Please reproduce verbatim the part of the Julia table post that begins at the words "I want to add" and stops after the words "code are attached.".
(STUDY TEXT Opens)
I want to add the same header values (from -1 to 1) as the first column in Julia. I have tried pretty tables but I could only add it as row header. In dataframes I want to replace the sequence numbers to the range (from -1 to 1) Pictures and code are attached.
println(DataFrame(AStrings, [:("-1"), :("-3/4") , :("-1/2"), :("-1/4"), :("0"), :("1/4"), :("1/2"), :("3/4"),:("1")]))
pretty_table(AStrings , header = ([-1,-3/4, -1/2, -1/4, 0, 1/4, 1/2, 3/4, 1]))
(STUDY TEXT Closes)
(SOURCE INFORMATION Opens)
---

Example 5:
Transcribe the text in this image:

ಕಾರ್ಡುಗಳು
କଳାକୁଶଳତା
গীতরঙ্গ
(SOURCE INFORMATION Closes)
__SOLUTION FOR THIS TASK__:
I want to add the same header values (from -1 to 1) as the first column in Julia. I have tried pretty tables but I could only add it as row header. In dataframes I want to replace the sequence numbers to the range (from -1 to 1) Pictures and code are attached.